Choosing the right memory for high performance FPGA platforms
High performance computing is critical for many applications and developers can often find solutions for their own embedded systems design problems in some of the most competitive of these applications. For example, high-frequency trading (HFT) is a form of algorithmic trading that accounts for the majority of US equity trading volume. High-frequency trading involves using machine-learning algorithms to process market data, implement strategy, and execute orders within microseconds. High-frequency traders move in and out of short-term positions at high volumes aiming to capture sometimes a fraction of a cent in profit on every trade. Systems using HFT algorithms constantly monitor price fluctuations for short-term trading strategies. Because it’s a very short-term trading strategy, HFT firms do not consume significant amounts of capital, accumulate positions or hold their portfolios overnight. Today, high-frequency trading accounts for more than 75% of US equity trading volumes.
At the turn of the 21st century HFT trading was focused on superior algorithms and trading strategies. So the advantage lay on strategy rather than speed with the most popular systems having latency of the order of seconds. By 2010, algorithmic improvements were not sufficient to gain trade advantages, and participants started reducing tick-to-trade latency to gain an advantage over each other. This brought trade time down to microseconds.
Stimulated by sub-millisecond buy and sell trade orders, HFT platforms are engaging in a highly competitive speed race to cut down market data round-trip latency into the microsecond order. Since a difference of even a few nanoseconds can create a big competitive advantage in the form of latency arbitrage (referred to as ‘front running’), trading firms are constantly on the lookout for faster trading servers.
Traditionally, software tools have been used to perform HFT trading. These tools make use of high-performance computing systems that are efficient in performing complex trading strategies (Figure 1). The OS kernels on these systems control access to CPU and memory resources while the application stack handles all trading strategies. A Network Interface Card (NIC) is used to interface the system to the stock exchange.
Figure 1. Order processing in a software based approach (Source: Cypress)
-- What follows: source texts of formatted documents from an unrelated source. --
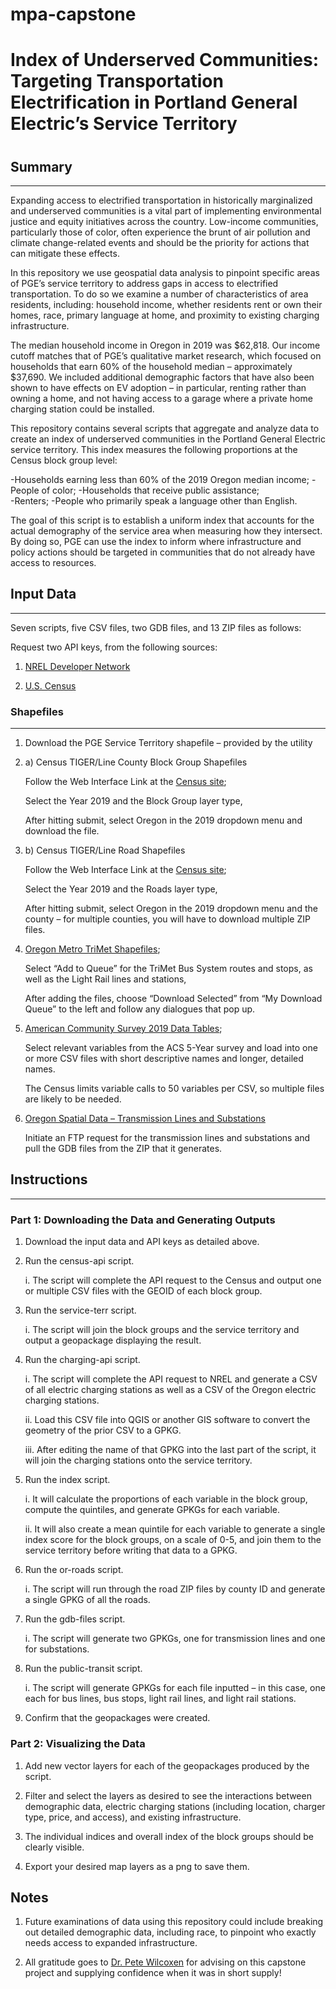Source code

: # mpa-capstone
 
# Index of Underserved Communities: Targeting Transportation Electrification in Portland General Electric’s Service Territory

# 

## Summary
------
Expanding access to electrified transportation in historically marginalized and underserved communities is a vital part of implementing environmental justice and equity initiatives across the country. Low-income communities, particularly those of color, often experience the brunt of air pollution and climate change-related events and should be the priority for actions that can mitigate these effects. 

In this repository we use geospatial data analysis to pinpoint specific areas of PGE’s service territory to address gaps in access to electrified transportation. To do so we examine a number of characteristics of area residents, including: household income, whether residents rent or own their homes, race, primary language at home, and proximity to existing charging infrastructure. 

The median household income in Oregon in 2019 was $62,818. Our income cutoff matches that of PGE’s qualitative market research, which focused on households that earn 60% of the household median – approximately  $37,690. We included additional demographic factors that have also been shown to have effects on EV adoption – in particular, renting rather than owning a home, and not having access to a garage where a private home charging station could be installed.  

This repository contains several scripts that aggregate and analyze data to create an index of underserved communities in the Portland General Electric service territory. This index measures the following proportions at the Census block group level: 

-Households earning less than 60% of the 2019 Oregon median income; 
-People of color; 
-Households that receive public assistance;  
-Renters; 
-People who primarily speak a language other than English.  

The goal of this script is to establish a uniform index that accounts for the actual demography of the service area when measuring how they intersect. By doing so, PGE can use the index to inform where infrastructure and policy actions should be targeted in communities that do not already have access to resources.  

## Input Data 
------
Seven scripts, five CSV files, two GDB files, and 13 ZIP files as follows:

Request two API keys, from the following sources:
1. [NREL Developer Network](https://developer.nrel.gov/signup/)

2. [U.S. Census]( https://api.census.gov/data/key_signup.html)

### Shapefiles
------
1. Download the PGE Service Territory shapefile – provided by the utility

2. a) Census TIGER/Line County Block Group Shapefiles
    
    Follow the Web Interface Link at the [Census site](https://www.census.gov/geographies/mapping-files/time-series/geo/tiger-line-file.html);
    
    Select the Year 2019 and the Block Group layer type,
    
    After hitting submit, select Oregon in the 2019 dropdown menu and download the file.

2. b) Census TIGER/Line Road Shapefiles

    Follow the Web Interface Link at the [Census site](https://www.census.gov/geographies/mapping-files/time-series/geo/tiger-line-file.html);

    Select the Year 2019 and the Roads layer type, 

    After hitting submit, select Oregon in the 2019 dropdown menu and the county – for multiple counties, you will have to download multiple ZIP files.    

3. [Oregon Metro TriMet Shapefiles]( http://rlisdiscovery.oregonmetro.gov/?resourceId=99&searchTerm=transit);

    Select “Add to Queue” for the TriMet Bus System routes and stops, as well as the Light Rail lines and stations,

    After adding the files, choose “Download Selected” from “My Download Queue” to the left and follow any dialogues that pop up. 

4. [American Community Survey 2019 Data Tables]( https://www.census.gov/data/developers/data-sets/acs-5year.html);

    Select relevant variables from the ACS 5-Year survey and load into one or more CSV files with short descriptive names and longer, detailed names. 

    The Census limits variable calls to 50 variables per CSV, so multiple files are likely to be needed. 

5. [Oregon Spatial Data – Transmission Lines and Substations]( https://spatialdata.oregonexplorer.info/geoportal/)

    Initiate an FTP request for the transmission lines and substations and pull the GDB files from the ZIP that it generates. 


## Instructions
------
### Part 1: Downloading the Data and Generating Outputs 

1. Download the input data and API keys as detailed above.

2. Run the census-api script.

    i. The script will complete the API request to the Census and output one or multiple CSV files with the GEOID of each block group. 
    
3. Run the service-terr script. 

    i. The script will join the block groups and the service territory and output a geopackage displaying the result. 

4. Run the charging-api script.  
    
    i. The script will complete the API request to NREL and generate a CSV of all electric charging stations as well as a CSV of the Oregon electric charging stations. 

    ii. Load this CSV file into QGIS or another GIS software to convert the geometry of the prior CSV to a GPKG. 

    iii. After editing the name of that GPKG into the last part of the script, it will join the charging stations onto the service territory. 

5. Run the index script. 
    
    i. It will calculate the proportions of each variable in the block group, compute the quintiles, and generate GPKGs for each variable. 

    ii. It will also create a mean quintile for each variable to generate a single index score for the block groups, on a scale of 0-5, and join them to the service territory before writing that data to a GPKG. 

6. Run the or-roads script. 

    i. The script will run through the road ZIP files by county ID and generate a single GPKG of all the roads. 

7. Run the gdb-files script. 

    i. The script will generate two GPKGs, one for transmission lines and one for substations. 

8. Run the public-transit script. 

    i. The script will generate GPKGs for each file inputted – in this case, one each for bus lines, bus stops, light rail lines, and light rail stations. 

3. Confirm that the geopackages were created. 

### Part 2: Visualizing the Data 

1. Add new vector layers for each of the geopackages produced by the script. 

2. Filter and select the layers as desired to see the interactions between demographic data, electric charging stations (including location, charger type, price, and access), and existing infrastructure. 

3. The individual indices and overall index of the block groups should be clearly visible. 

4. Export your desired map layers as a png to save them. 

## Notes

1. Future examinations of data using this repository could include breaking out detailed demographic data, including race, to pinpoint who exactly needs access to expanded infrastructure. 

3. All gratitude goes to [Dr. Pete Wilcoxen](https://www.maxwell.syr.edu/wilcoxen/) for advising on this capstone project and supplying confidence when it was in short supply!

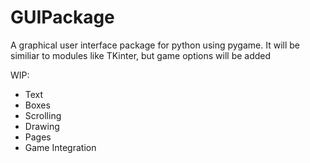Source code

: # GUIPackage
A graphical user interface package for python using pygame. It will be similiar to modules like TKinter, but game options will be added

WIP:
- Text
- Boxes
- Scrolling
- Drawing
- Pages
- Game Integration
However, this configuration suffers from drawbacks with respect to tick-to-trade latency:
- Standard NICs are not optimized to handle TCP/IP and proprietary trade exchange protocols, and cannot handle market feeds onboard.
- There’s an added delay of a few microseconds on the PCI Express bus between the host system and Ethernet cards.
- The interrupt-based approach of the kernel OS inherently causes long delays.
- These solutions are based on multi-core processors sharing memory resources. Shared memory access is not best suited for deterministic latency which is critical when handling feeds from a stock exchange.
Recent advances in algorithmic trading have introduced some lower-latency solutions, the most promising of which is custom hardware built using Field Programmable Gate Arrays (FPGAs). These devices are a bridge between the extreme performance of hard-coded ASICs and the flexibility of CPUs. FPGAs provide a vast array of concurrent resources that can be configured to drastically reduce round trip trade latency compared to software based solutions (Figure 2).
Figure 2. Order processing in an FPGA based approach (Source: Cypress)
Besides being flexible, FPGAs can be programmed to be self-sufficient in processing critical tasks like data acquisition, risk matching and order processing. These self-sufficiencies make them faster and more reliable than software algorithms. The key factors that allows FPGA-based solutions to offer such massive improvements in performance in electronic trading is that they enable processes traditionally handled by software to run directly on FPGA.
These advantages that FPGAs hold over software-based algorithms are due to the following functions being offloaded to the FPGA itself:
- Handling of the TCP/IP message
- Decoding FAST or similar exchange specific protocols and stripping relevant data
- Making trading decisions without incurring any Kernel based interrupt delay
- Mitigating risk by managing order books and trade logging within FPGA
Due to these differences, FPGA-based solutions provide ultra-low latency feed handling as well as ever-faster order execution and risk assessment. They also attain maximum performance per watt to minimize energy and thermal requirements. Another advantage of FPGA solutions is the ability to scale to deploy “FPGA Farm” implementations.